Humans think that gravity is a simple, singular force, but gravity has many aspects and varies depending on the composition of the objects in question and their distance from each other.

Gravity differs between objects of different compositions. Like compositions attract each other more, due to the compatibility of their makeup. They have no extraneous dramas to resolve. Metals figure heavily in this, no pun intended, as a magnetic component enters into the equation. Where there is flexibility for the objects to turn, one or both will maneuver such that they are magnetically aligned. This takes time, however slight, and thus an iron ball may appear to fall more slowly in a vacuum than an object of comparable weight that has but a slight magnetic retention. Organic compounds also react to gravity in a different manner than in-organic compounds, and this is due to the complex bonding between the atoms. Bonding involves tying up the electrons, which are used as glue in that they are shared by more than one atom. Thus, organic material in general will not experience the interference that matter with free electrons does during a gravity attraction. Inorganic material in essence takes time out to shed or take on electrons, slowing its movement.

- [Task objective]: Write the next part of the passage on how gravity varies with composition, picking up right after its final sentence. You won't need the material for this.

- [Excerpted data]:
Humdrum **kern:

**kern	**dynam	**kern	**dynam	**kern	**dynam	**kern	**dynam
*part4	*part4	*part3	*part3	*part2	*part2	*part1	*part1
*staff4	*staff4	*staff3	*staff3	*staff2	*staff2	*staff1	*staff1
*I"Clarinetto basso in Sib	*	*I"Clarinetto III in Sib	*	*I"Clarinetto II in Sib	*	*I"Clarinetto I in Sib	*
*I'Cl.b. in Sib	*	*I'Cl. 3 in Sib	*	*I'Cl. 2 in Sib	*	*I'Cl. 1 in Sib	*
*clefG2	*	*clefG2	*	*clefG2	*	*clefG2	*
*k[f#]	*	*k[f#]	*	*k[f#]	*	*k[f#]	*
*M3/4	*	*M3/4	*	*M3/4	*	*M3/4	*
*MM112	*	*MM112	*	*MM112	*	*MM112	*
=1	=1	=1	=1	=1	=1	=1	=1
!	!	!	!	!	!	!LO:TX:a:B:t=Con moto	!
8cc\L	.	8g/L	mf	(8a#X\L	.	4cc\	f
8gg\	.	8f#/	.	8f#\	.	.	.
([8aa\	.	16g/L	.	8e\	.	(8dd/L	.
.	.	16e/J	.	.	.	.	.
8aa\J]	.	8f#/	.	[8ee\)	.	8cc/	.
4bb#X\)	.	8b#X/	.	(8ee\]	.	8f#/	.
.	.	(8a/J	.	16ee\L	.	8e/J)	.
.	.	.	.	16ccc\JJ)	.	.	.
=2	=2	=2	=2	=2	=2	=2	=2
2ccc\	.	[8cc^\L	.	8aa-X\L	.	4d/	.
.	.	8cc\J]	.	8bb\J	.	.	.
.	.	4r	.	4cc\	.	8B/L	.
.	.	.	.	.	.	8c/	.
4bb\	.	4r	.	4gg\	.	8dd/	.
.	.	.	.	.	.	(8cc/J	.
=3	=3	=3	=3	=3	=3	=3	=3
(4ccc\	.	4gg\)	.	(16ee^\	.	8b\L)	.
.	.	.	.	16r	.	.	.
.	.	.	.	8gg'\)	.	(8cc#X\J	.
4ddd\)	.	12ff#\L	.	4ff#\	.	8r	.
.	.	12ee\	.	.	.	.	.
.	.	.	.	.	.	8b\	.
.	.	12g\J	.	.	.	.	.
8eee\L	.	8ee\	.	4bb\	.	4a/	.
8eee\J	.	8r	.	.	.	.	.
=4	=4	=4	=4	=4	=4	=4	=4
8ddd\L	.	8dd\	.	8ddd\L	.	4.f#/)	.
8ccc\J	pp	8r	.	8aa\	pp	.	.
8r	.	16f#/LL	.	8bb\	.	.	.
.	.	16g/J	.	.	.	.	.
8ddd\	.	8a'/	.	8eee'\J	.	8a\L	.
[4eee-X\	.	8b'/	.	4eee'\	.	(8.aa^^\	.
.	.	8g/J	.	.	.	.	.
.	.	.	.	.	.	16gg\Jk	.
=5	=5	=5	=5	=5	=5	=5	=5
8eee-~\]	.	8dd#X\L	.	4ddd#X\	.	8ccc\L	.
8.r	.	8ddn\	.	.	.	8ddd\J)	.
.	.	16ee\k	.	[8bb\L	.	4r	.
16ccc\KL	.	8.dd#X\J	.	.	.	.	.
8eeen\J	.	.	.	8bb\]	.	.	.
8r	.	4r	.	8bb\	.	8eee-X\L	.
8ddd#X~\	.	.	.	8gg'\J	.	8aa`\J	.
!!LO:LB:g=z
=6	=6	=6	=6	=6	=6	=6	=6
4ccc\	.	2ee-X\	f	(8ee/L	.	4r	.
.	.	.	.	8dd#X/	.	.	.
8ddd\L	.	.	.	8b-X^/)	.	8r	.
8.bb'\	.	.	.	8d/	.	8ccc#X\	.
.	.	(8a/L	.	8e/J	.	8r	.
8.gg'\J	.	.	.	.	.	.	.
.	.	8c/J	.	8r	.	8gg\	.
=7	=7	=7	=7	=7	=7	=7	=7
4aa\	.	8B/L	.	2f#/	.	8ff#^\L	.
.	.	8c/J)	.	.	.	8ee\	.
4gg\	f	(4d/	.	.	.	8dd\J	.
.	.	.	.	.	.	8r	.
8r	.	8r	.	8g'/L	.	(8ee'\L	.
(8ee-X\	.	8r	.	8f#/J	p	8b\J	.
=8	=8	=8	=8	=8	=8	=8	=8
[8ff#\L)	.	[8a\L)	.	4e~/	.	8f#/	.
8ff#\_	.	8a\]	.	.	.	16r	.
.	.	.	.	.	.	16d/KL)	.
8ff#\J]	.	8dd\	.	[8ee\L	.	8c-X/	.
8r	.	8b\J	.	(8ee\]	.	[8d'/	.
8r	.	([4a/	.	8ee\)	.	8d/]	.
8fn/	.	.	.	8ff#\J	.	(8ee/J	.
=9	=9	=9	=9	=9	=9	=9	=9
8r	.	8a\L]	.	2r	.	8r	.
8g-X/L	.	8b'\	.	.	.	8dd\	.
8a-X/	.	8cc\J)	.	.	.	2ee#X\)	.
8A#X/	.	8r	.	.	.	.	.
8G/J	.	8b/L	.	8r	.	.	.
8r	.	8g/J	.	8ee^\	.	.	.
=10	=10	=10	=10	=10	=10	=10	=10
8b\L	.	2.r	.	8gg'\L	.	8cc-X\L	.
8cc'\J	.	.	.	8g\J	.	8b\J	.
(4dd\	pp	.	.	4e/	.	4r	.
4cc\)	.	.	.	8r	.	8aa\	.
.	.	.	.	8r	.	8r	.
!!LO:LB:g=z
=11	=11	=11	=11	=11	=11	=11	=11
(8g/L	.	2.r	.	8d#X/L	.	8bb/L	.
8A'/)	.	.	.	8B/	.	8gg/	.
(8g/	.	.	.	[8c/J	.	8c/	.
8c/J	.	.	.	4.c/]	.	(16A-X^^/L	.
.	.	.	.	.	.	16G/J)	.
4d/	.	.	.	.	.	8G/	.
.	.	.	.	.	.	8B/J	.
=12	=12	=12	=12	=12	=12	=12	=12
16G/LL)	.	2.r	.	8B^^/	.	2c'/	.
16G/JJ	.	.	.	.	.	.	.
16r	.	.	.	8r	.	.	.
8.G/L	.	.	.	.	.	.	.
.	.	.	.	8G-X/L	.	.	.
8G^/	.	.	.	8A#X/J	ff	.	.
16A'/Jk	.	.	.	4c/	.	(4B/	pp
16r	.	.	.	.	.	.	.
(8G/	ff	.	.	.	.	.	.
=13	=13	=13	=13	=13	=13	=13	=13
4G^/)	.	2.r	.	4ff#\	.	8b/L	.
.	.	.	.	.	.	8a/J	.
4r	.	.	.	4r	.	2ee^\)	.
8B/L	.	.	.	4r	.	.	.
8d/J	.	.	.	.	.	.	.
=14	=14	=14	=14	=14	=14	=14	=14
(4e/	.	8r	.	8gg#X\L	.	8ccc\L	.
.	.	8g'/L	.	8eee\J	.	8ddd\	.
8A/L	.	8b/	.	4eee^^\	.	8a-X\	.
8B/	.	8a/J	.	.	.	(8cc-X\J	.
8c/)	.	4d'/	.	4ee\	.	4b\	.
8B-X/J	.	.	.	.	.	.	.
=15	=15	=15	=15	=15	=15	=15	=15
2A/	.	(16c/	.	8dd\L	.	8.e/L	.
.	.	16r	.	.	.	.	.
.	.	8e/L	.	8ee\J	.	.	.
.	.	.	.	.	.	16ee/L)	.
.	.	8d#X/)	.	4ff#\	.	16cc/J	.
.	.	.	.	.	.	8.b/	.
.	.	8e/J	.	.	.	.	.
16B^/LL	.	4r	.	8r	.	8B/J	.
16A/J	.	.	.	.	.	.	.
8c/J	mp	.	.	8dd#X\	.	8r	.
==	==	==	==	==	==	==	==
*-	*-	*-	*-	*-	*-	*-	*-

- [Result of this task]:
In general, the heavier an object, the greater the gravity force generated within it for another object. The gravity force is more than compounded, equivocally, but this fact is lost by those viewing the drama because most of the drama takes place within the object itself. Why would this not be the case? Why would matter only reach out to matter not contiguous, with its attraction, and not matter near at hand? Some call this internal gravity compression, but this is merely gravity working to pull each atom toward the greater bulk, which in the case of an orb, like a Sun or planet, is generally toward the center. As the force of gravity reaches in all directions, the larger or heavier object is emitting more of a come-on than a smaller or lighter object. When several objects are involved in giving each other the come-on, the contention causes all of the bodies to dither, but an equilibrium is established in accordance with the mass and composition of the objects and their distance from each other. Humans find their understanding of gravity to be incomplete because they are not taking into consideration the repulsion force that large bodies, such as planets, generate toward each other.